:: Saved data entries ::
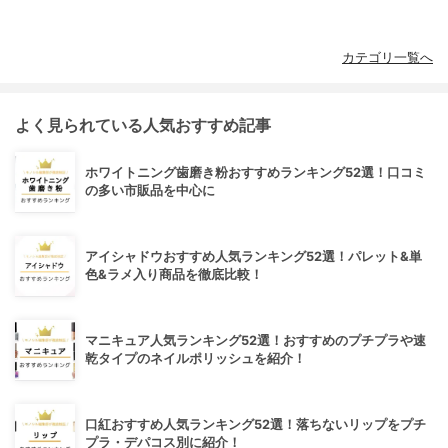
カテゴリ一覧へ
よく見られている人気おすすめ記事
ホワイトニング歯磨き粉おすすめランキング52選！口コミ
の多い市販品を中心に
アイシャドウおすすめ人気ランキング52選！パレット&単
色&ラメ入り商品を徹底比較！
マニキュア人気ランキング52選！おすすめのプチプラや速
乾タイプのネイルポリッシュを紹介！
口紅おすすめ人気ランキング52選！落ちないリップをプチ
プラ・デパコス別に紹介！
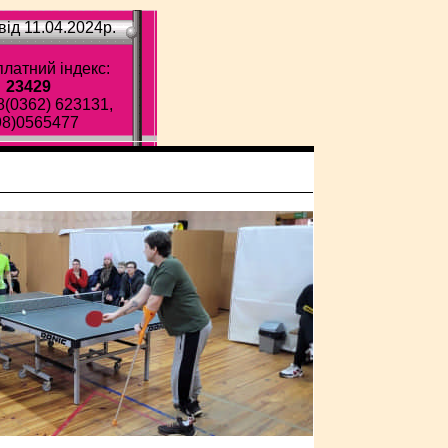
ід 11.04.2024p.
латний індекс:
23429
8(0362) 623131,
98)0565477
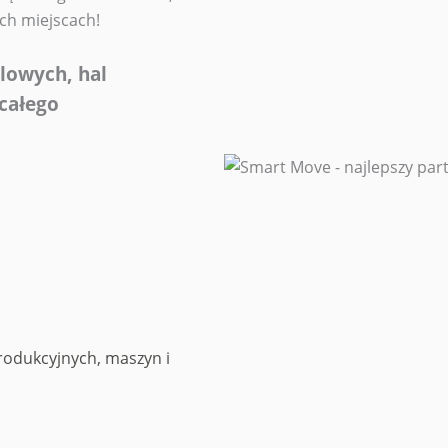
ch miejscach!
lowych, hal
całego
 produkcyjnych, maszyn i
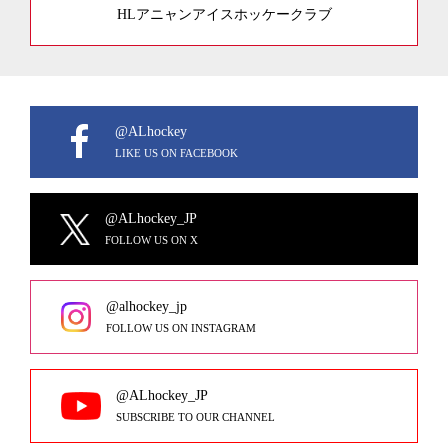
HLアニャンアイスホッケークラブ
@ALhockey
LIKE US ON FACEBOOK
@ALhockey_JP
FOLLOW US ON X
@alhockey_jp
FOLLOW US ON INSTAGRAM
@ALhockey_JP
SUBSCRIBE TO OUR CHANNEL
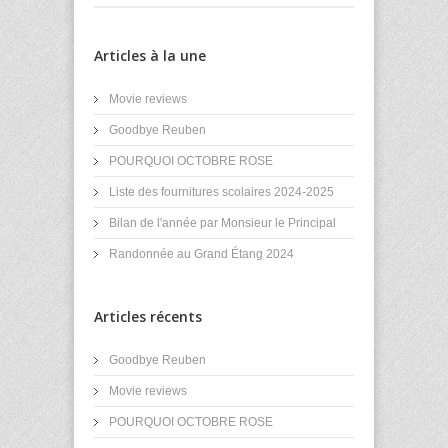
Articles à la une
Movie reviews
Goodbye Reuben
POURQUOI OCTOBRE ROSE
Liste des fournitures scolaires 2024-2025
Bilan de l'année par Monsieur le Principal
Randonnée au Grand Étang 2024
Articles récents
Goodbye Reuben
Movie reviews
POURQUOI OCTOBRE ROSE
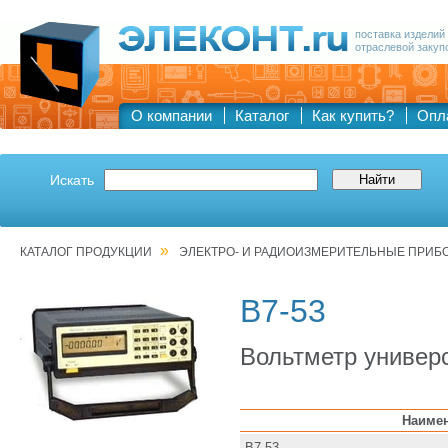
поставка изделий
отраслевой закуп
О компании
Каталог
Как купить?
Опл
Искать
»
КАТАЛОГ ПРОДУКЦИИ
ЭЛЕКТРО- И РАДИОИЗМЕРИТЕЛЬНЫЕ ПРИБ
В7-53
Вольтметр универ
Наиме
В7-53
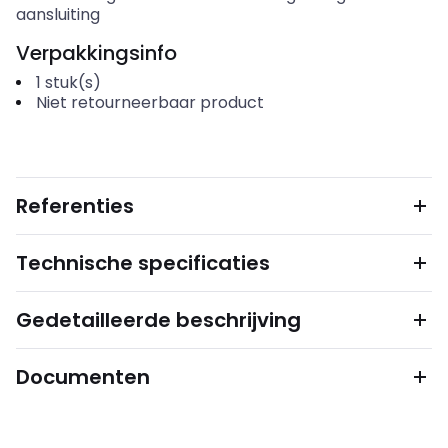
aansluiting
Verpakkingsinfo
1
stuk(s)
Niet retourneerbaar product
Referenties
Technische specificaties
Gedetailleerde beschrijving
Documenten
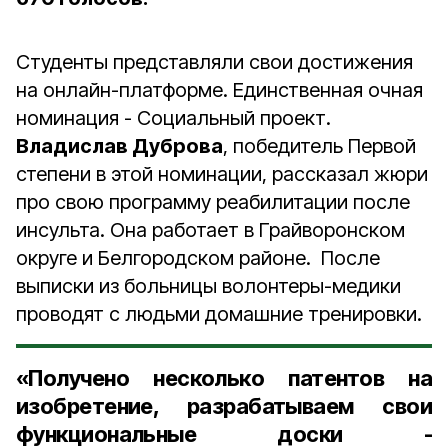
Студенты представляли свои достижения
на онлайн-платформе. Единственная очная
номинация - Социальный проект.
Владислав Дуброва
, победитель Первой
степени в этой номинации, рассказал жюри
про свою программу реабилитации после
инсульта. Она работает в Грайворонском
округе и Белгородском районе. После
выписки из больницы волонтеры-медики
проводят с людьми домашние тренировки.
«Получено несколько патентов на
изобретение, разрабатываем свои
функциональные доски -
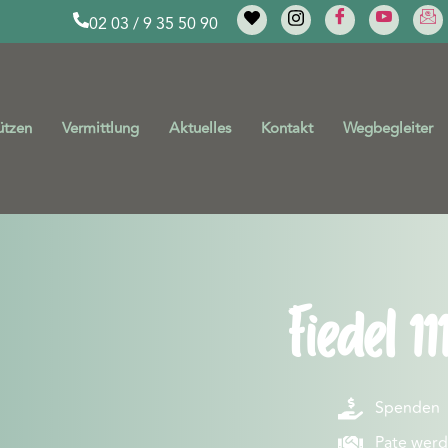
02 03 / 9 35 50 90
ützen
Vermittlung
Aktuelles
Kontakt
Wegbegleiter
Fiedel 11
Spenden
Pate wer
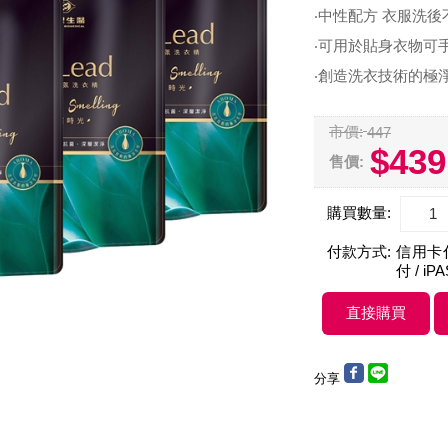
‧中性配方 衣服洗
‧可用於貼身衣物可
‧創造洗衣技術的極
市價:
447
$439
售價:
購買數量:
付款方式:
信用卡付款
付 / iP
分享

:: Required work ::
Exactly the lines from the one containing "степени в этой номинации, рассказал жюри" through the last line of the data above should be output, both ends included, with every picture left out.

:: Answer space ::
степени в этой номинации, рассказал жюри
про свою программу реабилитации после
инсульта. Она работает в Грайворонском
округе и Белгородском районе. После
выписки из больницы волонтеры-медики
проводят с людьми домашние тренировки.
«Получено несколько патентов на
изобретение, разрабатываем свои
функциональные доски -
02 03 / 9 35 50 90
ützen
Vermittlung
Aktuelles
Kontakt
Wegbegleiter
Fiedel 11
Spenden
Pate wer
‧中性配方 衣服洗
‧可用於貼身衣物可
‧創造洗衣技術的極
市價:
447
$439
售價:
購買數量:
付款方式:
信用卡付款
付 / iP
分享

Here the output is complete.